**EJERCICIO PROPUESTO**
¿Puedes transcribir sin cambios el fragmento sobre las éticas materiales y formales, desde "Éticas Materiales y" hasta "aparten de él."?

**FRAGMENTO DEL DOCUMENTO**
Éticas Materiales y Éticas Formales
A la hora de determinar los criterios morales, es decir, los criterios que nos sirven para averiguar lo que debemos y lo que no debemos hacer podemos diferenciar dos tipos de éticas:
Éticas Materiales
Poseen un contenido moral, esto es, unos preceptos, valores y normas morales previas, ajenas y superiores a nosotros, que nos indican lo que debemos hacer y lo que debemos evitar, lo que es bueno y lo que es malo. Estas éticas parten de la existencia de un fin último o bien supremo que todos los seres humanos perseguimos (queremos alcanzar). Este fin último para unos consiste en la felicidad, para otros en el placer, para otros en Dios, para otros en la utilidad,…Y, a partir de dicho fin, derivan su contenido moral. De acuerdo con ello, serán buenos o positivos los actos que conduzcan a dicho fin y malos o negativos los que nos aparten de él.

**MATERIAL DE TRABAJO**
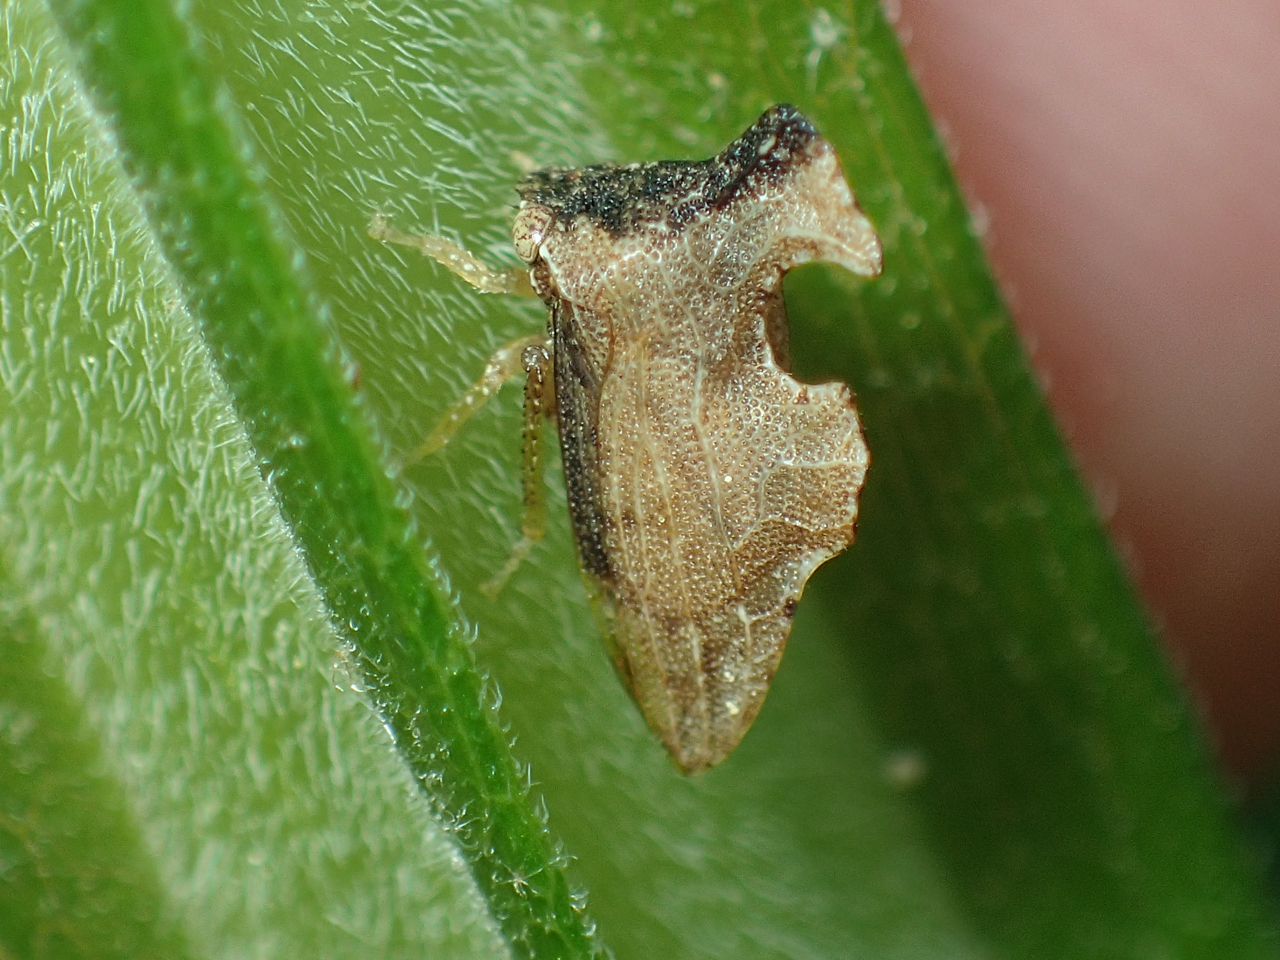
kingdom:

**SOLUCIÓN DESARROLLADA**
Éticas Materiales y Éticas Formales
A la hora de determinar los criterios morales, es decir, los criterios que nos sirven para averiguar lo que debemos y lo que no debemos hacer podemos diferenciar dos tipos de éticas:
Éticas Materiales
Poseen un contenido moral, esto es, unos preceptos, valores y normas morales previas, ajenas y superiores a nosotros, que nos indican lo que debemos hacer y lo que debemos evitar, lo que es bueno y lo que es malo. Estas éticas parten de la existencia de un fin último o bien supremo que todos los seres humanos perseguimos (queremos alcanzar). Este fin último para unos consiste en la felicidad, para otros en el placer, para otros en Dios, para otros en la utilidad,…Y, a partir de dicho fin, derivan su contenido moral. De acuerdo con ello, serán buenos o positivos los actos que conduzcan a dicho fin y malos o negativos los que nos aparten de él.